[Recorded data]
--- start ---
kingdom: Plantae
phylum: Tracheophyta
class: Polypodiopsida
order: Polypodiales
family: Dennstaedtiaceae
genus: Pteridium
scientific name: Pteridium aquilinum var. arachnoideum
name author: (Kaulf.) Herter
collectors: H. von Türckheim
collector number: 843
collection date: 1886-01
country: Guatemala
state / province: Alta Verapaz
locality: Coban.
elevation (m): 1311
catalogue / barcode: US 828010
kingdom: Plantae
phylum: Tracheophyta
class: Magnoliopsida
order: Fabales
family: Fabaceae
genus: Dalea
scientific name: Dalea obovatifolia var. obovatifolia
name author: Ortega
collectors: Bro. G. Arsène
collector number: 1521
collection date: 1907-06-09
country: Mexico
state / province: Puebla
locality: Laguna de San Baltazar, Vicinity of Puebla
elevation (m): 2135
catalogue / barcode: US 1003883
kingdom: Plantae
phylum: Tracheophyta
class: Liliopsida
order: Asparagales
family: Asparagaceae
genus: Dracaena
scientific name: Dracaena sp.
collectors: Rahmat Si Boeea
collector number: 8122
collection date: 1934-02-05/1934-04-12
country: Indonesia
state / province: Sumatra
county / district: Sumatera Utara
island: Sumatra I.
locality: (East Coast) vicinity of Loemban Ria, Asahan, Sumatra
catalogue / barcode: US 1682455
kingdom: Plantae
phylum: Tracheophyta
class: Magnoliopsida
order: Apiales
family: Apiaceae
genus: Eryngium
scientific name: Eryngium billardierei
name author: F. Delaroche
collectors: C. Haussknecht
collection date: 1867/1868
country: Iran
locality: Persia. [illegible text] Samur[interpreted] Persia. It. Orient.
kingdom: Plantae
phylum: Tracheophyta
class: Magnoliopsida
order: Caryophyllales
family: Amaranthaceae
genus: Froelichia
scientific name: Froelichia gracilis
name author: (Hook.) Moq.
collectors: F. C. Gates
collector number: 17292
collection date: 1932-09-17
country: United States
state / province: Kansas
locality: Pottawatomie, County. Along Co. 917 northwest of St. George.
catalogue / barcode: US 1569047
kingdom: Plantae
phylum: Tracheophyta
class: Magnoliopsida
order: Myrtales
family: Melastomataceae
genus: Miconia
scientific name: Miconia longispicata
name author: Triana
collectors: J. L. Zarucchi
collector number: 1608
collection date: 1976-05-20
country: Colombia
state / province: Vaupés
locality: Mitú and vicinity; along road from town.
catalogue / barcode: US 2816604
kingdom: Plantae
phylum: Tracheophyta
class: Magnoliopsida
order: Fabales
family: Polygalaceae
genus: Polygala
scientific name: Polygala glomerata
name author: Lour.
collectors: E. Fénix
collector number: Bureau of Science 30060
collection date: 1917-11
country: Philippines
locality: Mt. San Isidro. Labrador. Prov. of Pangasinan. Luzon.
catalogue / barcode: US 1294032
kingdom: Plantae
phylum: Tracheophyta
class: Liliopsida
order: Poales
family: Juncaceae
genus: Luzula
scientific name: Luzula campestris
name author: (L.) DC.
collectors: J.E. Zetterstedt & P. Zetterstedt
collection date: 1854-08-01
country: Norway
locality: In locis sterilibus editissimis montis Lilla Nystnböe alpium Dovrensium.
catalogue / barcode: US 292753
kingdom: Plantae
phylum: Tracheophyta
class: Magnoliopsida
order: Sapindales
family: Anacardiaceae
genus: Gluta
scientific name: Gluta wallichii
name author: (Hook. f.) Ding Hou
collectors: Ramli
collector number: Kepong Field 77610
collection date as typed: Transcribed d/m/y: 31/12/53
--- end ---
__Prompt__:
Format every line of the material above as a JSON list of strings, one string per line, leaving out any blank lines.

__Task result__:
[
  "kingdom: Plantae",
  "phylum: Tracheophyta",
  "class: Polypodiopsida",
  "order: Polypodiales",
  "family: Dennstaedtiaceae",
  "genus: Pteridium",
  "scientific name: Pteridium aquilinum var. arachnoideum",
  "name author: (Kaulf.) Herter",
  "collectors: H. von Türckheim",
  "collector number: 843",
  "collection date: 1886-01",
  "country: Guatemala",
  "state / province: Alta Verapaz",
  "locality: Coban.",
  "elevation (m): 1311",
  "catalogue / barcode: US 828010",
  "kingdom: Plantae",
  "phylum: Tracheophyta",
  "class: Magnoliopsida",
  "order: Fabales",
  "family: Fabaceae",
  "genus: Dalea",
  "scientific name: Dalea obovatifolia var. obovatifolia",
  "name author: Ortega",
  "collectors: Bro. G. Arsène",
  "collector number: 1521",
  "collection date: 1907-06-09",
  "country: Mexico",
  "state / province: Puebla",
  "locality: Laguna de San Baltazar, Vicinity of Puebla",
  "elevation (m): 2135",
  "catalogue / barcode: US 1003883",
  "kingdom: Plantae",
  "phylum: Tracheophyta",
  "class: Liliopsida",
  "order: Asparagales",
  "family: Asparagaceae",
  "genus: Dracaena",
  "scientific name: Dracaena sp.",
  "collectors: Rahmat Si Boeea",
  "collector number: 8122",
  "collection date: 1934-02-05/1934-04-12",
  "country: Indonesia",
  "state / province: Sumatra",
  "county / district: Sumatera Utara",
  "island: Sumatra I.",
  "locality: (East Coast) vicinity of Loemban Ria, Asahan, Sumatra",
  "catalogue / barcode: US 1682455",
  "kingdom: Plantae",
  "phylum: Tracheophyta",
  "class: Magnoliopsida",
  "order: Apiales",
  "family: Apiaceae",
  "genus: Eryngium",
  "scientific name: Eryngium billardierei",
  "name author: F. Delaroche",
  "collectors: C. Haussknecht",
  "collection date: 1867/1868",
  "country: Iran",
  "locality: Persia. [illegible text] Samur[interpreted] Persia. It. Orient.",
  "kingdom: Plantae",
  "phylum: Tracheophyta",
  "class: Magnoliopsida",
  "order: Caryophyllales",
  "family: Amaranthaceae",
  "genus: Froelichia",
  "scientific name: Froelichia gracilis",
  "name author: (Hook.) Moq.",
  "collectors: F. C. Gates",
  "collector number: 17292",
  "collection date: 1932-09-17",
  "country: United States",
  "state / province: Kansas",
  "locality: Pottawatomie, County. Along Co. 917 northwest of St. George.",
  "catalogue / barcode: US 1569047",
  "kingdom: Plantae",
  "phylum: Tracheophyta",
  "class: Magnoliopsida",
  "order: Myrtales",
  "family: Melastomataceae",
  "genus: Miconia",
  "scientific name: Miconia longispicata",
  "name author: Triana",
  "collectors: J. L. Zarucchi",
  "collector number: 1608",
  "collection date: 1976-05-20",
  "country: Colombia",
  "state / province: Vaupés",
  "locality: Mitú and vicinity; along road from town.",
  "catalogue / barcode: US 2816604",
  "kingdom: Plantae",
  "phylum: Tracheophyta",
  "class: Magnoliopsida",
  "order: Fabales",
  "family: Polygalaceae",
  "genus: Polygala",
  "scientific name: Polygala glomerata",
  "name author: Lour.",
  "collectors: E. Fénix",
  "collector number: Bureau of Science 30060",
  "collection date: 1917-11",
  "country: Philippines",
  "locality: Mt. San Isidro. Labrador. Prov. of Pangasinan. Luzon.",
  "catalogue / barcode: US 1294032",
  "kingdom: Plantae",
  "phylum: Tracheophyta",
  "class: Liliopsida",
  "order: Poales",
  "family: Juncaceae",
  "genus: Luzula",
  "scientific name: Luzula campestris",
  "name author: (L.) DC.",
  "collectors: J.E. Zetterstedt & P. Zetterstedt",
  "collection date: 1854-08-01",
  "country: Norway",
  "locality: In locis sterilibus editissimis montis Lilla Nystnböe alpium Dovrensium.",
  "catalogue / barcode: US 292753",
  "kingdom: Plantae",
  "phylum: Tracheophyta",
  "class: Magnoliopsida",
  "order: Sapindales",
  "family: Anacardiaceae",
  "genus: Gluta",
  "scientific name: Gluta wallichii",
  "name author: (Hook. f.) Ding Hou",
  "collectors: Ramli",
  "collector number: Kepong Field 77610",
  "collection date as typed: Transcribed d/m/y: 31/12/53"
]